=== ИССЛЕДУЕМЫЙ ТЕКСТ ===
☆ ☆ ☆ ☆ ☆ ☆ ☆

Были случаи, когда дедушка замещал органиста во время службы в польском костёле на улице Мархлевского».

Хочется лишний раз напомнить, что всё это происходило в 30-е годы XX века с их сатанинскими циничными лозунгами («Каждой школе – ячейку безбожников!», «Долой верующих преподавателей!» и т. п.), и семьи, исповедующие православие, находились под реальной угрозой физического уничтожения. В этот же период Павел Иосифович создал свои «Автобиографические записки» – текст, за который он мог поплатиться свободой или даже жизнью. Но Бог миловал! Очевидно, вера в то, что он выполняет богоугодное дело, побеждала все сомнения и страхи.

Смерть Павла Иосифовича, последовавшая 1 декабря 1942 года после тяжёлой и мучительной болезни (гнойный плеврит), стала примером подвижничества, смирения, терпения и жертвенной любви – главной ценности христианской нравственности. Когда он понял, что обречён, то отказался от пищи и приобретаемое по его карточкам велел отдавать маленьким внукам.4

По Воле Божией самый сильный в жизни поступок Павлу Иосифовичу суждено было совершить, пребывая в состоянии крайней немощи, «ибо, когда я немощен, тогда силен» [2 Кор. 12: 10. — Э. В.]. И об этом знают и помнят все его потомки.

☆ ☆ ☆ ☆ ☆ ☆ ☆

=== ИСХОДНЫЙ МАТЕРИАЛ ===
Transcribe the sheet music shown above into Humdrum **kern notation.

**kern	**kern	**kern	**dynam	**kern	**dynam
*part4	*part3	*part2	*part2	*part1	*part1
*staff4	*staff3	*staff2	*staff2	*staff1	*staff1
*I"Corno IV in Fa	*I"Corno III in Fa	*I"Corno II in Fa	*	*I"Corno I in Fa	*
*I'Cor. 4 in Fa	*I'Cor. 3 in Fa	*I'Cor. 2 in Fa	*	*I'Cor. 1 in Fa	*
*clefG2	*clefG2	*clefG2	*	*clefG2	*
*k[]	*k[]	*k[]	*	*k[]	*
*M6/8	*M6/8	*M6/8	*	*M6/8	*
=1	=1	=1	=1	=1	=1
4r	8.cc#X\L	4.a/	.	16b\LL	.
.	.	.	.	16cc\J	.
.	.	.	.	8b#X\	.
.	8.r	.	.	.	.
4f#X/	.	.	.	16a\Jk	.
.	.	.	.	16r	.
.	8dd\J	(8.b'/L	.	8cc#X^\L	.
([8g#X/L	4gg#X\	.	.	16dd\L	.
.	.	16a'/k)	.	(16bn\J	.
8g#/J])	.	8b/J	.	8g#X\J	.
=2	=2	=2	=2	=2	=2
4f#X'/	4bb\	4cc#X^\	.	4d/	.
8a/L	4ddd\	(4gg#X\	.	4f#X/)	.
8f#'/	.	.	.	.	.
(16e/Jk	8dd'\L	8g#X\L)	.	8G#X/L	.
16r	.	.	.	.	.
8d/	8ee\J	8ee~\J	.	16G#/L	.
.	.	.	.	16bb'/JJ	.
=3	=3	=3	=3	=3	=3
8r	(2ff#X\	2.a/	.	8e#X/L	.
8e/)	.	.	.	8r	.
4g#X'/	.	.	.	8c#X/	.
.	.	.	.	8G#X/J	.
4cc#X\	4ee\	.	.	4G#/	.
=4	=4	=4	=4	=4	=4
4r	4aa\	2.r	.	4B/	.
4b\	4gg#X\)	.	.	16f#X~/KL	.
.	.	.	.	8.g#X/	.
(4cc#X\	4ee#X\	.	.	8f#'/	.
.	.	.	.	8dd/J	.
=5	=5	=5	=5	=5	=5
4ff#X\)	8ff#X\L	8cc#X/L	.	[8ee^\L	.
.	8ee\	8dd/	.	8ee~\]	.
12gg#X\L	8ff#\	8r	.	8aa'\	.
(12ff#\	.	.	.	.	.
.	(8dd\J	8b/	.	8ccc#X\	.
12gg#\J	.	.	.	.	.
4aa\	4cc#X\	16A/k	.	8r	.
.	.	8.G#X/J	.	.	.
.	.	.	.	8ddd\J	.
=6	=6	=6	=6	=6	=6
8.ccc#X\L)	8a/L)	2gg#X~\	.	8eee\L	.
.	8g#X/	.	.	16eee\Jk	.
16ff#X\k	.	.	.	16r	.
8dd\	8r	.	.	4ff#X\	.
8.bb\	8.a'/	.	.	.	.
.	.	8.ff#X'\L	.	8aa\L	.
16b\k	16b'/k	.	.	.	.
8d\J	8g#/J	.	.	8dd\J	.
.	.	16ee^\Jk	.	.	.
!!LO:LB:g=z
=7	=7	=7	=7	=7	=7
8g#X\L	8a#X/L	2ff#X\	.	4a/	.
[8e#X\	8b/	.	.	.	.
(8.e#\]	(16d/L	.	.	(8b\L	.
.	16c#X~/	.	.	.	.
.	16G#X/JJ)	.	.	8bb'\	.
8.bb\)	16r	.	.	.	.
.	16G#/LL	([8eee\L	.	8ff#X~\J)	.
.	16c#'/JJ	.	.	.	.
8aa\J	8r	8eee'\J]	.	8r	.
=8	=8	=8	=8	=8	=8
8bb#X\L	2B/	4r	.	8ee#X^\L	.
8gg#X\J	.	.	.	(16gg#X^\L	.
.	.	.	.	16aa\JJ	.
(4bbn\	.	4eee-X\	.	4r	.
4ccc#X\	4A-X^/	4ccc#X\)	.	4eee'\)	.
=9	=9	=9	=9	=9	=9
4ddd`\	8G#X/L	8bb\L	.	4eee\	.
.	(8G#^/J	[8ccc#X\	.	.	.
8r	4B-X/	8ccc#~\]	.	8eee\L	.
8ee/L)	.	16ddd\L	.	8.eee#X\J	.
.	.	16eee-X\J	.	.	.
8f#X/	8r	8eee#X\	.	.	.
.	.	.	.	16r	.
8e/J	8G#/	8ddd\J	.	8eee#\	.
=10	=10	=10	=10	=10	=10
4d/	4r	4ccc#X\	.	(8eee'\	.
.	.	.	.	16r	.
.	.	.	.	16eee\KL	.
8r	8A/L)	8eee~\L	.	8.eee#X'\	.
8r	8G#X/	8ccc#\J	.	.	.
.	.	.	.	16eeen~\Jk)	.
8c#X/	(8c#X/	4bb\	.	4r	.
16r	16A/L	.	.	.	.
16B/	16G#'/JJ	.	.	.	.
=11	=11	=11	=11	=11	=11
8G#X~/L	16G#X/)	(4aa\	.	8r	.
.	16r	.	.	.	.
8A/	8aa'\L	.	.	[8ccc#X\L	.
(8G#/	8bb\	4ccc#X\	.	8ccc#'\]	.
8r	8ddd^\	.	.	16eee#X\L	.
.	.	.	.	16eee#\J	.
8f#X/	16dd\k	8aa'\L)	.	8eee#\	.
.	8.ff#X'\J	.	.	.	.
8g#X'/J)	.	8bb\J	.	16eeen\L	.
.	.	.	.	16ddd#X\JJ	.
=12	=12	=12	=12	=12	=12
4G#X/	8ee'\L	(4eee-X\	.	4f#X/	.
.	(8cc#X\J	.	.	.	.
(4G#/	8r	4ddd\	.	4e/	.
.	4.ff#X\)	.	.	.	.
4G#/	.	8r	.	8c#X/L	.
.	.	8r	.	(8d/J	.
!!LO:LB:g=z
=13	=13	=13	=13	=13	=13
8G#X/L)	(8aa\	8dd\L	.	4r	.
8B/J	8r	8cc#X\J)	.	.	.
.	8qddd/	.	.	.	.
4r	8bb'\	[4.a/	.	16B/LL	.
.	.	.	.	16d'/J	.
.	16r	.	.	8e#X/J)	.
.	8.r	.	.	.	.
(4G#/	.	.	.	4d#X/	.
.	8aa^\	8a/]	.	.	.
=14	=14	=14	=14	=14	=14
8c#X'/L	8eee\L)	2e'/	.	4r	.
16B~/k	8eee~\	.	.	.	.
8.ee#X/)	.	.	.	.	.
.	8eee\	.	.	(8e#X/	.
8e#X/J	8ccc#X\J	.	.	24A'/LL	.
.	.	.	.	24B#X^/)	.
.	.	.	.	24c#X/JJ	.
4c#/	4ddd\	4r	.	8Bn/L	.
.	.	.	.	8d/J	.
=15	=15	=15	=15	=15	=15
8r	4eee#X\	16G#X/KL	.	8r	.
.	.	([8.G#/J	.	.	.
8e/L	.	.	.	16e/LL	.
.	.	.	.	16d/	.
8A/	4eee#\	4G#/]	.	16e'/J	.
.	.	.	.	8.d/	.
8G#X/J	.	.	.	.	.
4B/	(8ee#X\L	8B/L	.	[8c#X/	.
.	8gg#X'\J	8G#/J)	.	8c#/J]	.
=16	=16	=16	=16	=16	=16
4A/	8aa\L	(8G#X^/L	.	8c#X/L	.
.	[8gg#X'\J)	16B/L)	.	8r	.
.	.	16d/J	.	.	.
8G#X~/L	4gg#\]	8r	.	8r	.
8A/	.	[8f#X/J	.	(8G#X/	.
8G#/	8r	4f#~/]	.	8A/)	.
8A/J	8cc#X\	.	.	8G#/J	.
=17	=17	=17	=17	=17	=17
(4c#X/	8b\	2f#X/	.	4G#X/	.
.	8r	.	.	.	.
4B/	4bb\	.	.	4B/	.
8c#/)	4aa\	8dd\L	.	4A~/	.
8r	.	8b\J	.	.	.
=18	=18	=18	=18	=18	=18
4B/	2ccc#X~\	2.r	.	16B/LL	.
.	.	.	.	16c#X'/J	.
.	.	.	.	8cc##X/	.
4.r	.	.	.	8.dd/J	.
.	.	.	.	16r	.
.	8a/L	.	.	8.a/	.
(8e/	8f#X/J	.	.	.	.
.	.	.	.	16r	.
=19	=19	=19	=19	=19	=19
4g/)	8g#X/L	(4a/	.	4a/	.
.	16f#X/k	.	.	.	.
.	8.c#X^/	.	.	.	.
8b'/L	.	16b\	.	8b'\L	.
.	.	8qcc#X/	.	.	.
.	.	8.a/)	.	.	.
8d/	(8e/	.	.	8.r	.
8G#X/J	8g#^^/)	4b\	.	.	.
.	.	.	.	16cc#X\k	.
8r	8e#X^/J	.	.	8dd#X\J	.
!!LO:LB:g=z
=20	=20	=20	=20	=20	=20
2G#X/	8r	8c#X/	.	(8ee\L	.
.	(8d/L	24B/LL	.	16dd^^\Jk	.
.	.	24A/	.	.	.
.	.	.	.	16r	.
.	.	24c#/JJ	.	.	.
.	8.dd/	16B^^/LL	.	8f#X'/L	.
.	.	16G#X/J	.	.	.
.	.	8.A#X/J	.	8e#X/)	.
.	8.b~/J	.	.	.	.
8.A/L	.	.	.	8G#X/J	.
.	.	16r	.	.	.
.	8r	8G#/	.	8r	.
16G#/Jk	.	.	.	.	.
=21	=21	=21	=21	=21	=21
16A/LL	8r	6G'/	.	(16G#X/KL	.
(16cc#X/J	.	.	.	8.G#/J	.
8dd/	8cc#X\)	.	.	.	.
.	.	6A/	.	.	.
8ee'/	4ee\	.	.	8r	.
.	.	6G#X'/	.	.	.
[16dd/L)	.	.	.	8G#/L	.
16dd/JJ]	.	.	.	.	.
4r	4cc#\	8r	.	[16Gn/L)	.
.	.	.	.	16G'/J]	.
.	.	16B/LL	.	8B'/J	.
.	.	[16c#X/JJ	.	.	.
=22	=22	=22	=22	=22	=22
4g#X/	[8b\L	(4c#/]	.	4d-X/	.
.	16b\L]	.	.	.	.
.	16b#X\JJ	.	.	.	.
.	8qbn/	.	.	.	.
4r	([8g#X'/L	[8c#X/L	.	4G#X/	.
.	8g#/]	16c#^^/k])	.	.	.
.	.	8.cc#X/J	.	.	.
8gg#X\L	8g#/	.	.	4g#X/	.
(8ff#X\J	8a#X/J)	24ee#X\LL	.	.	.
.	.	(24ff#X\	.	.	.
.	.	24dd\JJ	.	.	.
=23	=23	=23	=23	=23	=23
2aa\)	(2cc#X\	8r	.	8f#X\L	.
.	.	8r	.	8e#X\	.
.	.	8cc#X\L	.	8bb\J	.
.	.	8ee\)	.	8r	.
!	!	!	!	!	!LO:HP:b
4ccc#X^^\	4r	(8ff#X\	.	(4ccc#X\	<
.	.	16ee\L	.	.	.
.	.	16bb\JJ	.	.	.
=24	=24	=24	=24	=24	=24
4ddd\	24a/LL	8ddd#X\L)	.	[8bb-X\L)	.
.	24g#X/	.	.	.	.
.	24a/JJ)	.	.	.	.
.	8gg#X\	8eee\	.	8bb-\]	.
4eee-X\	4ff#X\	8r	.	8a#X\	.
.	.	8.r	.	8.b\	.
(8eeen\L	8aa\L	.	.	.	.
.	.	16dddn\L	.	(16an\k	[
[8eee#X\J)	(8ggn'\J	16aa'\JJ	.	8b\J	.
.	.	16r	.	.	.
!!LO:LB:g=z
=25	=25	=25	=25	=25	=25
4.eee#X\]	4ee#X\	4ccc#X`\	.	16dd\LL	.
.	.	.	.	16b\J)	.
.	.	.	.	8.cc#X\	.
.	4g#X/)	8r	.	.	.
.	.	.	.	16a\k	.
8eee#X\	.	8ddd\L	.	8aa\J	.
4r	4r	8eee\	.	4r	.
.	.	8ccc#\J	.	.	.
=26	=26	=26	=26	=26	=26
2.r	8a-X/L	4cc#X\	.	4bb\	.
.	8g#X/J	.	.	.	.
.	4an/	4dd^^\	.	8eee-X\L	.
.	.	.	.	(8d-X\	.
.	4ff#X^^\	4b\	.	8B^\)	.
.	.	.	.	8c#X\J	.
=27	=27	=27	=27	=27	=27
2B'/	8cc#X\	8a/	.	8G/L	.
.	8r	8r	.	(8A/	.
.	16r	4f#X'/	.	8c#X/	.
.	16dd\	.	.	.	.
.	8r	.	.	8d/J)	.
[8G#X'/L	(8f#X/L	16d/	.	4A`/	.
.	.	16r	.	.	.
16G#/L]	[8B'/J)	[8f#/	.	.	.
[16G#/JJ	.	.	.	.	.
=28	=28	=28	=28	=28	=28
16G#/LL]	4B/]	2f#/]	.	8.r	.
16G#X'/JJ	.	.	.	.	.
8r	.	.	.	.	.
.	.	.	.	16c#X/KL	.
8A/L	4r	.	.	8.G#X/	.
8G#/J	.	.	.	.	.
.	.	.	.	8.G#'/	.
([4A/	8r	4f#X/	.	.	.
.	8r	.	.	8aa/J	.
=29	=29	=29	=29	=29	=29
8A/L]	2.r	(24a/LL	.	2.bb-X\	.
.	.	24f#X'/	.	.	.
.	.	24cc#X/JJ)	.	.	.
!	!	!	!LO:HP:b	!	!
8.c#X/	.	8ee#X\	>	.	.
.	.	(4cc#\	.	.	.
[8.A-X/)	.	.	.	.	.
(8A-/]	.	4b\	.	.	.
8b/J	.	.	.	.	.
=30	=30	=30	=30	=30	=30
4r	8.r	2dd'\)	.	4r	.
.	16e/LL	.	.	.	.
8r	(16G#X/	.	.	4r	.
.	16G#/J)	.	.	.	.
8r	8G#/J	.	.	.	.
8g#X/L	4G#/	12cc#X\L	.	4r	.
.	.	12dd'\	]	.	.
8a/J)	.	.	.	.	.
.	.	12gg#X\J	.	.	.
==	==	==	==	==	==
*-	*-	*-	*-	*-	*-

☆ ☆ ☆ ☆ ☆ ☆ ☆

=== РАБОЧИЕ ЗАДАНИЯ ===
1. Соответствуют ли тексту о Павле Иосифовиче утверждения ниже? Для каждого ответьте «да» или «нет» и дословно приведите решающие слова текста.
(a) Павел Иосифович умер 1 декабря 1942 года.
(b) Поняв, что обречён, Павел Иосифович велел отдавать полученное по его карточкам соседям.
(c) «Автобиографические записки» Павел Иосифович написал уже после войны.
2. Продолжите текст о Павле Иосифовиче сразу после его последнего предложения.

=== ОТВЕТЫ ПО ПОРЯДКУ ===
1.
(a) Да: «Смерть Павла Иосифовича, последовавшая 1 декабря 1942 года».
(b) Нет: «приобретаемое по его карточкам велел отдавать маленьким внукам».
(c) Нет: «всё это происходило в 30-е годы XX века» и «В этот же период Павел Иосифович создал свои «Автобиографические записки»».

2.
 

ЛИТЕРАТУРА

 

1. Ванюкова Э. А. П. И. Иванов-Радкевич: духовные и музыкальные опыты петербургского периода жизни // «Восьмые Рождественские образовательные чтения в Красноярске». — Красноярск: Епархиальный отдел религиозного образования и катехизации, 2007. — с. 206-214.

2. Ванюкова Э. А. П. И. Иванов-Радкевич: к проблеме влияния Петербурга на формирование музыкальной культуры Красноярска // Моцарт, Танеев, Шостакович: история и современность. — Красноярск: КГАМиТ, 2007. — с. 81-86.

3. Иванов-Радкевич А. П. Тетради воспоминаний (рукопись). — ККМ о/ф 9544-2/Д (2700-2709).

4. Иванов-Радкевич П. И. Автобиографические записки / Сост. и комментарии Э. А. Ванюковой. — Красноярск: ГОУ СПО «Красноярское училище искусств», 2006.

5. Иванов-Радкевич П. И. Автобиографические записки / Машинопись А. П. Иванова-Радкевича, 1978. — 52 с. — ККМ в/ф 6671.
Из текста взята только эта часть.